Justo entonces, un Audi A8 negro se acercó desde detrás de la multitud.
Una figura con rostro frío salió del coche.
Se abrió paso entre la multitud hasta el centro.
El resto de las personas no reconocieron a Ye Fei y asumieron que era uno de los subordinados de Wang Bao, así que no le prestaron atención.
No fue hasta que los seguidores al lado de Wang Bao vieron al joven acercarse y se inclinaron respetuosamente, dirigiéndose a él como Joven Maestro Ye, que la multitud comenzó a exclamar con sorpresa.
—¡Mierda, él es el Joven Maestro Ye!
—¡Tan joven!
—¡Así que este es el rey del submundo de Jiangzhou ahora!
Al ver a Ye Fei con su rostro frío caminando hacia ellos, Wang Bao rápidamente fue a su encuentro.
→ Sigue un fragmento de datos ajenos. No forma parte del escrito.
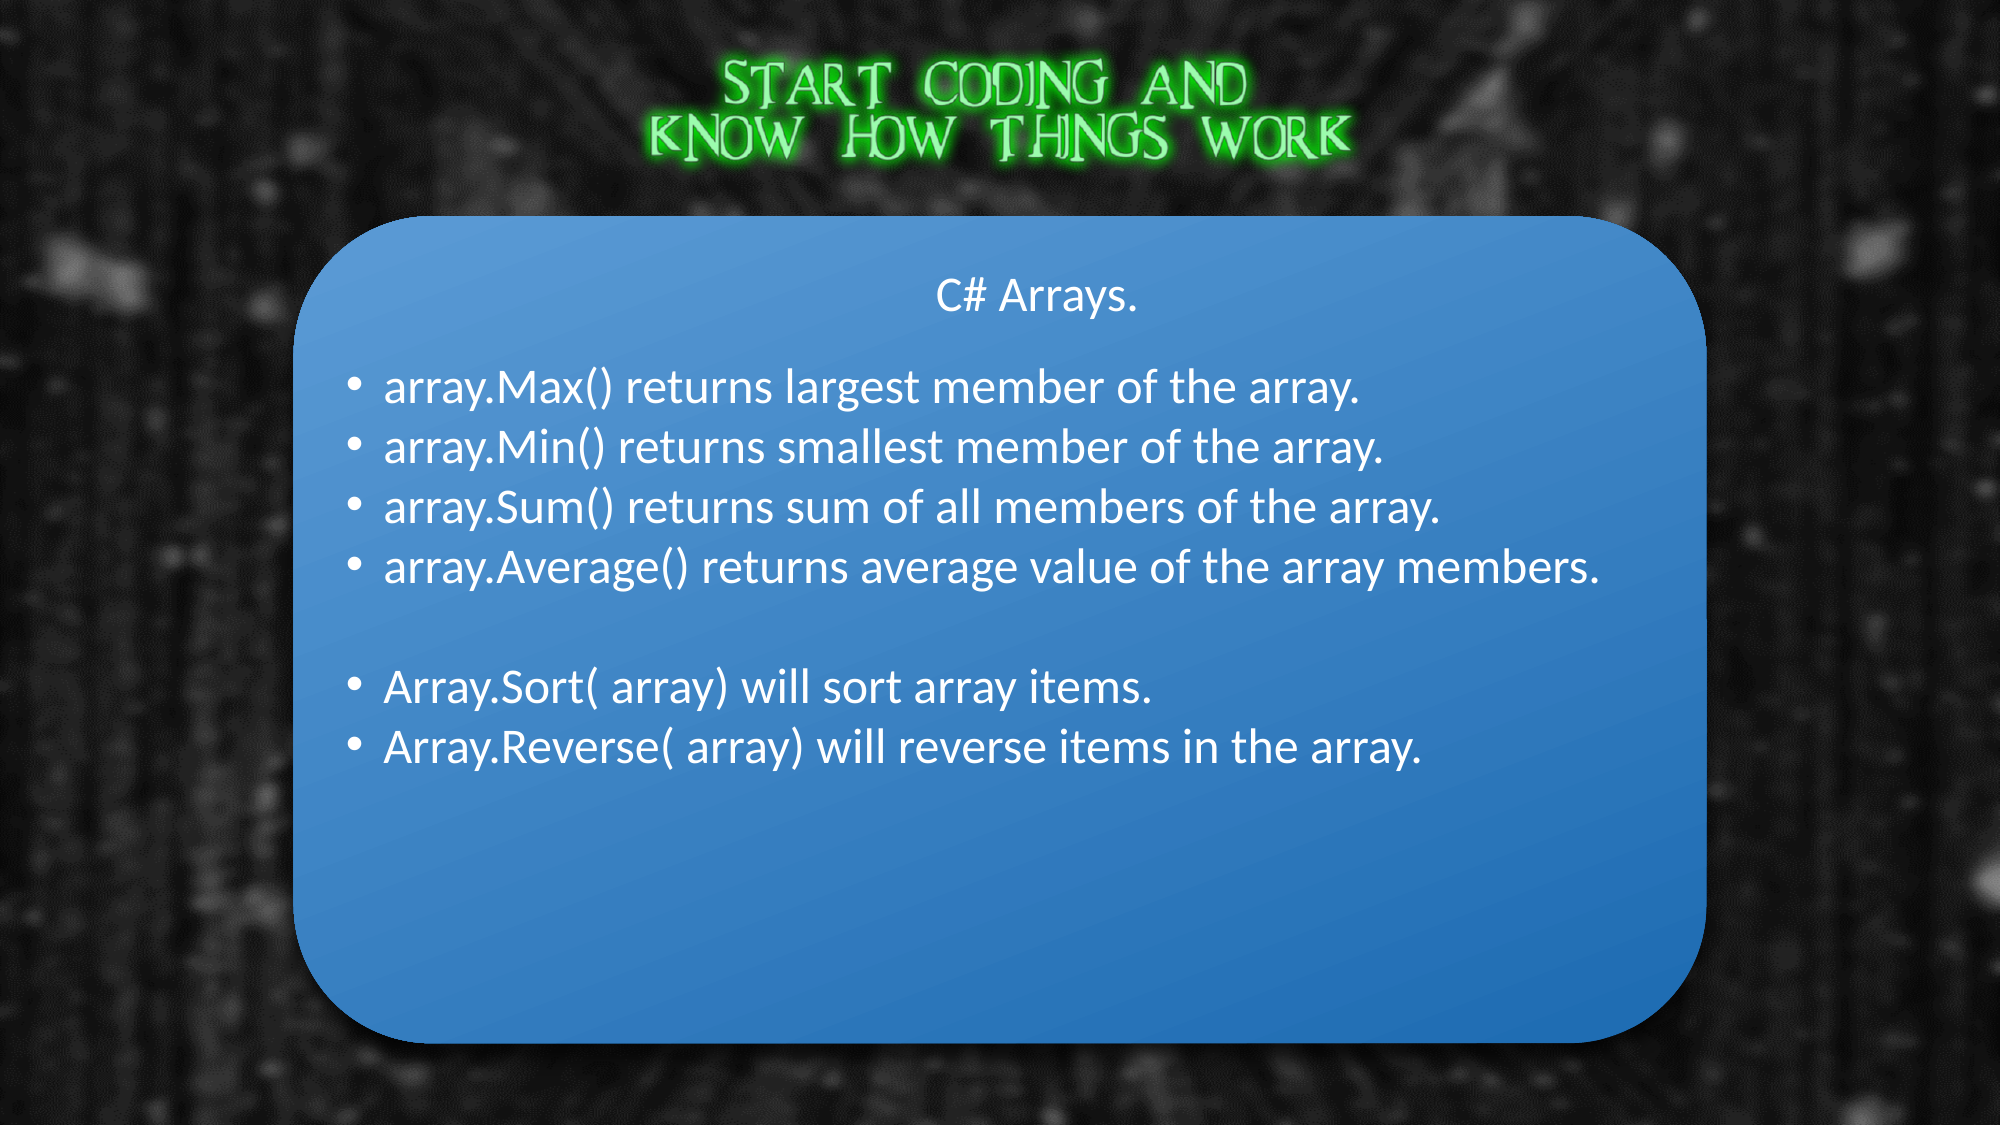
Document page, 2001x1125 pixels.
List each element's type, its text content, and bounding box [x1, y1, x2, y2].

text_box array.Max() returns largest member of the array. array.Min() returns smallest member of the array. array.Sum() returns sum of all members of the array. array.Average() returns average value of the array members. Array.Sort( array) will sort array items. Array.Reverse( array) will reverse items in the array. [312, 345, 1657, 961]
picture [0, 0, 2000, 1125]
text_box [293, 216, 1707, 1044]
text_box C# Arrays. [367, 254, 1632, 330]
—Joven Maestro Ye, ¡las dos señoritas siguen inconscientes!
Ye Fei asintió fríamente.
Mirando a los cuatro matones medio muertos tirados en el suelo, sus ojos no podían ocultar su intención asesina.
—Llévenselos y encárguense de ellos!
Al escuchar esto, Wang Bao no dudó y agitó su mano.
Fue entonces cuando una docena de sus hombres se abalanzaron, estirando los brazos para arrastrar a los cuatro matones.
Los cuatro matones miraron a Ye Fei, que se acercaba con terror tembloroso.
Al escuchar que Ye Fei inmediatamente quería “encargarse” de ellos,
aullaron desesperadamente en la desesperación, rogando por sus vidas.
—No…
¡no nos maten!
—Nos equivocamos, Joven Maestro Ye!
—¡Realmente nos equivocamos!
—Lo sentimos, Joven Maestro Ye, ¡realmente no sabíamos que esas dos mujeres eran tus “yeguas”!
—Por favor, no nos maten, ¡no queremos morir!
…
Sin embargo, justo entonces, una figura se apresuró hacia ellos.
—¡Alto!
—¡Ye Fei, no puedes matarlos!
—¡Estos cuatro deberían ser tratados por la policía!
Li Qian, jadeando pesadamente, se apresuró y, al ver a los cuatro matones tirados en el suelo con dolor, rogando por piedad, corrió hacia adelante, parándose frente a ellos.
Ye Fei miró a Li Qian, que había llegado corriendo, y un destello de frialdad brilló en sus ojos.
—¿Quieres detenerme?
Con una mirada desafiante, Li Qian enfrentó la mirada helada de Ye Fei y no pudo evitar temblar.
Pero aún así apretó los dientes y dijo:
—No intento detenerte, solo quiero decirte que ellos deben ser tratados por la policía.
—Si los matas, sería ilegal y no sería bueno para ti.
Los cuatro matones en el suelo miraron a Li Qian que había llegado corriendo para protegerlos y, como si vieran luz en la oscuridad, gritaron apresuradamente pidiendo ayuda.
—¡Compañera policía, sálvenos!
—Compañera policía, apresúrese y arrésténos, confesamos, ¡cooperaremos!
—¡Compañera policía, por favor llévenos rápido!
—Nos equivocamos, ¡por favor apresúrese y arrésténos!
…
Li Qian, al escuchar las súplicas y los llantos de los hombres, no supo por qué, pero una explosión de ira se acumuló en su corazón.
Deseaba poder abofetear a los bastardos en la cara.
Ye Fei, mirando a Li Qian parada desafiante frente a él, preguntó fríamente:
—¿Sabes que los bastardos secuestraron a mi esposa?
Si yo no fuera un poco capaz, ¿tienes idea de cuáles habrían sido las consecuencias?
Li Qian respiró hondo y dijo:
—Lo hecho, hecho está, y afortunadamente no hubo consecuencias graves.
—Entréguemelos, ¡creo que la ley no los dejará escapar!
—La ley…
¿delitos en grado de tentativa hasta tres años?